Can you really be rich by working as an investment banker?
I know this is kinda weird to talk in WSO...
The forum had helped me a lot finding my first job in capital market, a very decent job. However, what I figured after a while is that...the cost of living, the tax and the time I am selling to the firm is like a rip-off. I could not even save 30K USD by year end(I have pretty high salary compared to other graduates and we save pretty much the same. Many cost that I have never considered when I am a student).
My dad invested in real estate and did REALLY well. He almost gained 100% ROI every year(leveraged of course), he is building his asset like rocket and I am stlll in the rat race.
I have quit my job and decided to be a professional investor. TBH I did not really have a dream career but just wanted to make enough to enjoy life. Maybe I quit too early, so I did not have a chance to experience what an MD's life is like.
All I feel about my career is a joke, that I tried so hard and gained so less. All because I picked the wrong way to build the financial base, by working, not by investing or creating.
Can you really be rich as an investment banker?

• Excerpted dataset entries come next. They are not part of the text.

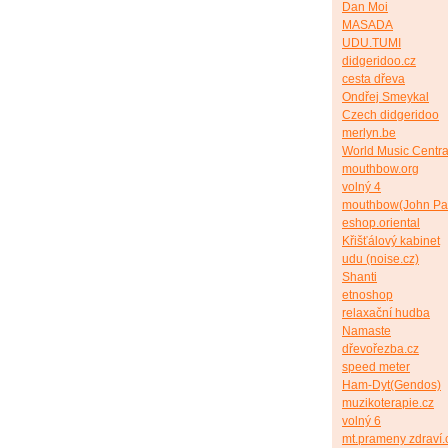
Dan Moi
MASADA
UDU.TUMI
didgeridoo.cz
cesta dřeva
Ondřej Smeykal
Czech didgeridoo
merlyn.be
World Music Centra
mouthbow.org
volný 4
mouthbow(John Pa
eshop.oriental
Křišťálový kabinet
udu (noise.cz)
Shanti
etnoshop
relaxační hudba
Namaste
dřevořezba.cz
speed meter
Ham-Dyt(Gendos)
muzikoterapie.cz
volný 6
mt.prameny zdraví.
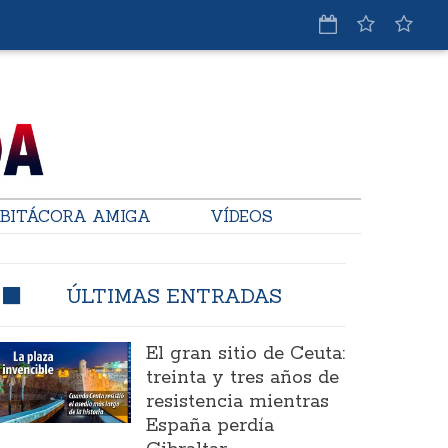
BITÁCORA AMIGA
VÍDEOS
ÚLTIMAS ENTRADAS
El gran sitio de Ceuta:
treinta y tres años de
resistencia mientras
España perdía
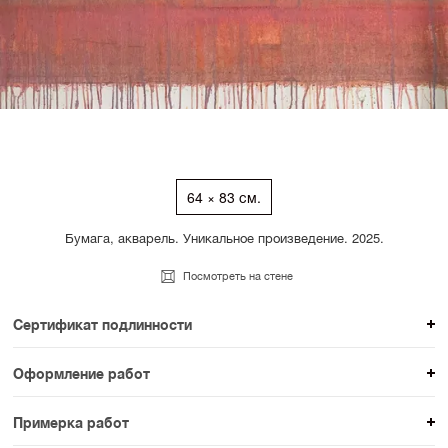
64 × 83 см.
Бумага, акварель. Уникальное произведение. 2025.
Посмотреть на стене
Сертификат подлинности
К каждому авторскому произведению мы
Оформление работ
прикладываем сертификат подлинности. Для товаров
При покупке произведения вы можете выбрать и
раздела SAMPLE СЕРИЯ сертификаты не
Примерка работ
оплатить вариант оформления. На сайте доступен
предусмотрены.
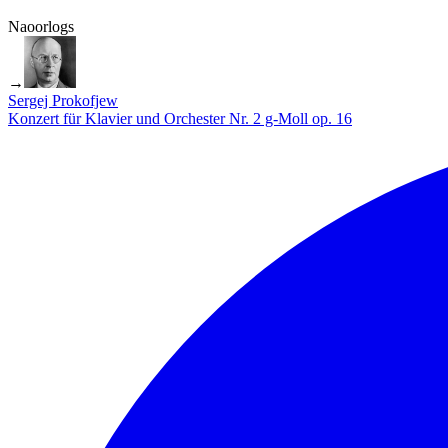
Naoorlogs
→
Sergej Prokofjew
Konzert für Klavier und Orchester Nr. 2 g-Moll op. 16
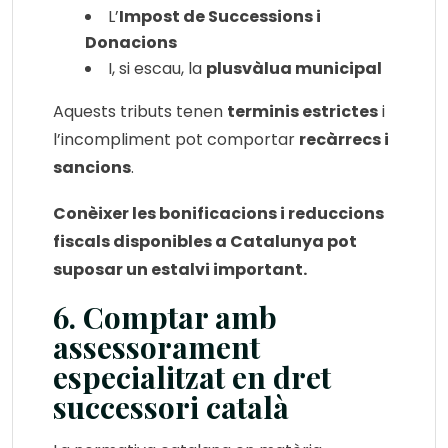
L’
Impost de Successions i
Donacions
I, si escau, la
plusvàlua municipal
Aquests tributs tenen
terminis estrictes
i
l’incompliment pot comportar
recàrrecs i
sancions
.
Conèixer les bonificacions i reduccions
fiscals disponibles a Catalunya pot
suposar un estalvi important.
6. Comptar amb
assessorament
especialitzat en dret
successori català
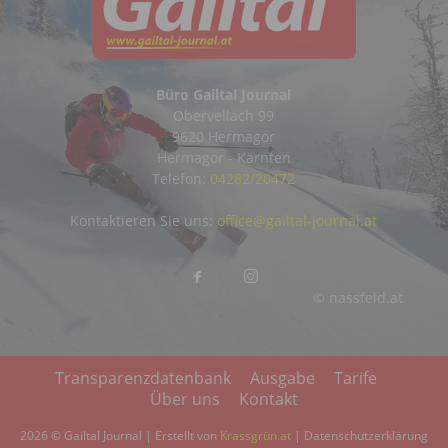
Büro Gailtal Journal
Obervellach 99
9620 Hermagor
Hermagor - Kärnten
Telefon:
04282/20472
Kontaktieren Sie uns:
office@gailtal-journal.at
© nassfeld.at
Transparenzdatenbank
Ausgabe
Tarife
Über uns
Kontakt
2026 © Gailtal Journal | Erstellt von
Krassgrün.at
|
Datenschutzerklärung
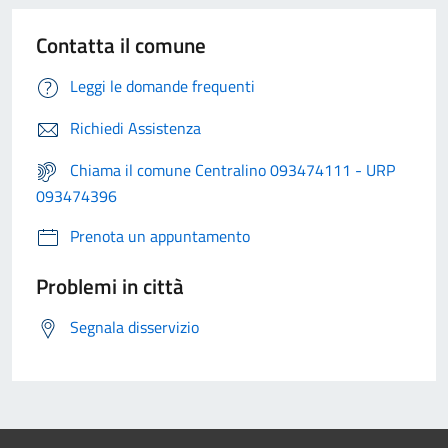
Contatta il comune
Leggi le domande frequenti
Richiedi Assistenza
Chiama il comune Centralino 093474111 - URP
093474396
Prenota un appuntamento
Problemi in città
Segnala disservizio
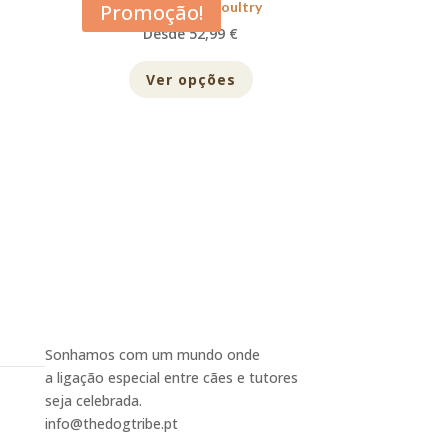
Acana Prairie Poultry
Promoção!
Desde 52,99 €
Ver opções
Sonhamos com um mundo onde
a
ligação
especial entre
cães
e
tutores
seja
celebrada.
info@thedogtribe.pt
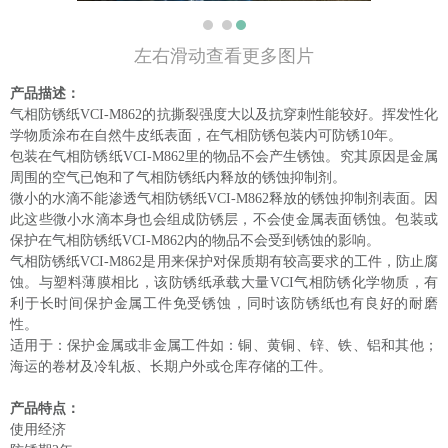
左右滑动查看更多图片
产品描述：
气相防锈纸VCI-M862的抗撕裂强度大以及抗穿刺性能较好。挥发性化
学物质涂布在自然牛皮纸表面，在气相防锈包装内可防锈10年。
包装在气相防锈纸VCI-M862里的物品不会产生锈蚀。究其原因是金属
周围的空气已饱和了气相防锈纸内释放的锈蚀抑制剂。
微小的水滴不能渗透气相防锈纸VCI-M862释放的锈蚀抑制剂表面。因
此这些微小水滴本身也会组成防锈层，不会使金属表面锈蚀。包装或
保护在气相防锈纸VCI-M862内的物品不会受到锈蚀的影响。
气相防锈纸VCI-M862是用来保护对保质期有较高要求的工件，防止腐
蚀。与塑料薄膜相比，该防锈纸承载大量VCI气相防锈化学物质，有
利于长时间保护金属工件免受锈蚀，同时该防锈纸也有良好的耐磨
性。
适用于：保护金属或非金属工件如：铜、黄铜、锌、铁、铝和其他；
海运的卷材及冷轧板、长期户外或仓库存储的工件。
产品特点：
使用经济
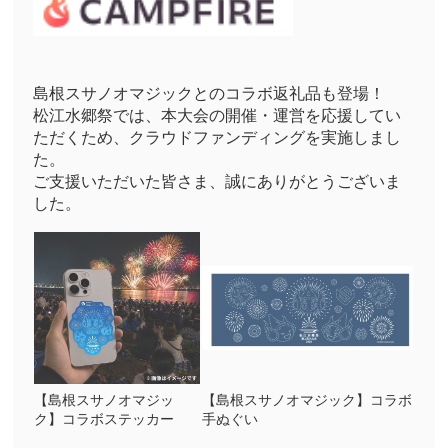
島根スサノオマジックとのコラボ返礼品も登場！
松江水郷祭では、本大会の開催・運営を応援してい
ただくため、クラウドファンディングを実施しまし
た。
ご支援いただいた皆さま、誠にありがとうございま
した。
【島根スサノオマジッ
【島根スサノオマジック】コラボ
ク】コラボステッカー
手ぬぐい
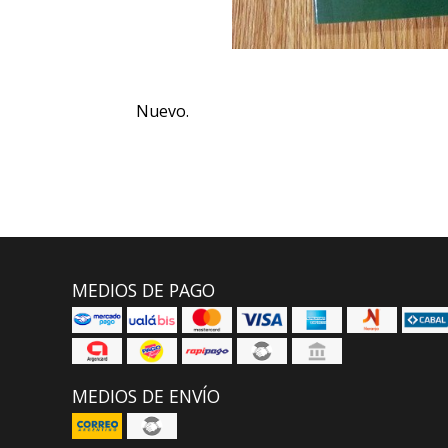
Nuevo.
MEDIOS DE PAGO
MEDIOS DE ENVÍO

To answer your question. No. Not really. To be rich requires ownership. Bankers are not owners, they're salaried employees. But it is possible that it could be a platform on which to build by gaining the means to ownership.
Also, I read your post in a Chinese accent.
How much did you save in a year? Less than 30k? So something like 20k?
That's not bad for a first year first job. Like mentioned above, you will want to get into the ownership game (companies, real estate etc). If you're making and saving a lot, which it sounds like you are, working as a salaried employee for a little while isn't a bad way to accumulate the capital needed to really get onto the ownership side of things.
Also I'm assuming you are not from America, 100% ROI on RE seems pretty high unless these are over periods of more than a couple years or unless he's investing in "emerging markets."
Gordon Gekko quote "The richest one percent of this country owns half our country's wealth, five trillion dollars. One third of that comes from hard work, two thirds comes from inheritance, interest on interest accumulating to widows and idiot sons and what I do, stock and real estate speculation. It's bullshit. You got ninety percent of the American public out there with little or no net worth. I create nothing. I own. We make the rules, pal. The news, war, peace, famine, upheaval, the price per paper clip. We pick that rabbit out of the hat while everybody sits out there wondering how the hell we did it."
I don't know why you decided to go into investment banking if your dad achieves 100% ROI on property investing. Go back to China and work for your dad.
If you want to get rich, you need to do at least one of three things: 1. Get into the upper levels of your profession. 2. Come up with a great idea, follow through on it, and then cash out. 3. Cheat/do something illegal. Don't do this one.
There's a common bond between all three: you have to work really hard. For the first two, it's sweat equity and acquisition of knowledge. For the other one, it's making sure you don't get caught (which will become nearly impossible over time).
Are you going to work hard if you dislike your job? No, almost assuredly you won't. So here's the coup de grace, you will not become rich if you don't like your job so don't do something just for the money or the prestige. Finance is great but if you don't find it generally intellectually stimulating then you will burn out.
no, not anymore. 25-30 years ago it was possible. Think that the average 1st year associate bonus in 1994 was 250k, back then it was a lot of money. Then you invest wisely and you can get really rich.
Also, now a VP average total comp is the same as the average total comp of an associate 10 years ago. Now a banker is just upper middle class, need to work and save for years in order to buy a house.
10-15 years ago bankers would go and buy houses in cash after the bonus.
The authority with which people say some things on this forum astounds me. Def. of rich varies BUT having been raised by parents on 50k a year, yes you can be quite "rich" in banking. Now back to the warped world we're in, there's plenty of MDs in their 30s who have a net worth of 5-10mm with a big house and some other nice toys. Not all of them are happy. There's also MDs in their 40s not doing that well but regardless, 250K-500K base as an MD with some semblance of a bonus puts you above a significant swath of the population.
You're never going to be a billionaire in banking unless you're one of like 10 guys I can think of but frankly, you're not exactly a pauper.
The more important part is how much money do you need / want to be happy?
Look bro, I've had a long, hard life filled with adversity, dropped charges and surreal comebacks. And if there's one thing I know, it's that you don't judge a man by his money or what he stands to offer you. You judge him by his dad's money. Because daddy's money is way more frat than working like a bottom tier peon. Why would anyone want to work? People are so stupid yo I swear.